Aku menganggukkan kepalaku dan menunjukkan kunci mading itu kepada Fira dan Lala.
“Ya udah, ayo, kita balik ke sana sekarang,” ajak Lala. “’Bentar lagi udah mau bel soalnya.”
Aku dan Fira pun menganggukkan kepala lalu kami bertiga berjalan ke gedung D. Semoga saja kunci ini memang merupakan kunci mading gedung D. Jika ini memang kuncinya, maka aku rasa, aku akan aman.
“Kunci lagi, ya, La,” ucapku setelah kami bertiga sampai di kawasan gedung D.
Lala menganggukkan kepalanya lalu ia mengunci pagar gedung D.
“Semoga aja ini beneran kuncinya,” ucapku sembari memasukkan kunci itu ke dalam lubang kunci. Cocok. Aku pun memutarnya dan mencoba menggeser kaca mading. Tergeser. “Ini beneran kuncinya.”
Aku bisa melihat kesenangan muncul di wajah Fira dan Lala, serta wajahku pastinya.

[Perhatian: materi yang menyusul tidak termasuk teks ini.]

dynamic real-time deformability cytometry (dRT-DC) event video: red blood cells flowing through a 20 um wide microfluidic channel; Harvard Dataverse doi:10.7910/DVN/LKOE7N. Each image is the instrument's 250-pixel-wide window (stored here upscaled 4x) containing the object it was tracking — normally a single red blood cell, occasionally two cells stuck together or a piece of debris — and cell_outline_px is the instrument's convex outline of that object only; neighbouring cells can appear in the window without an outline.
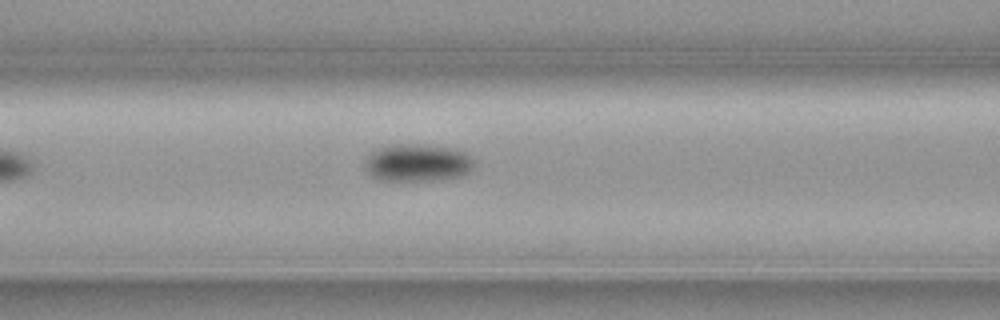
{"species": "common noctule bat (a hibernating species)", "species_latin": "Nyctalus noctula", "temperature_condition": "cold", "stored_images_in_passage": 4, "camera_frame_rate_fps": 3000, "um_per_image_px": 0.085, "animal": {"sex": "female", "body_mass_g": 19.3, "forearm_length_mm": 54.1}, "frame": {"image": 1, "passage_image": 4, "time_ms": 1.0, "image_size_px": [1000, 320], "cell_outline_px": [[476, 164], [468, 172], [460, 176], [440, 180], [380, 180], [372, 176], [364, 168], [364, 160], [372, 152], [380, 148], [392, 144], [416, 144], [448, 148], [464, 152], [476, 160]], "centroid_in_image_um": [35.49, 13.84], "position_along_channel_um": 131.1, "area_um2": 23.81}}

“Ayo kita cabut kertasnya,” ajak Fira.
Lalu kami bertiga pun mencabut kertas itu dari mading.
“Semoga aja Arsen dan Cindy belum lihat tulisan ini,” ucapku setelah kami bertiga berhasil mencabut kertas itu dari mading.
Fira dan Lala menganggukkan kepala mereka, pertanda mereka juga mempunyai harapan yang sama denganku.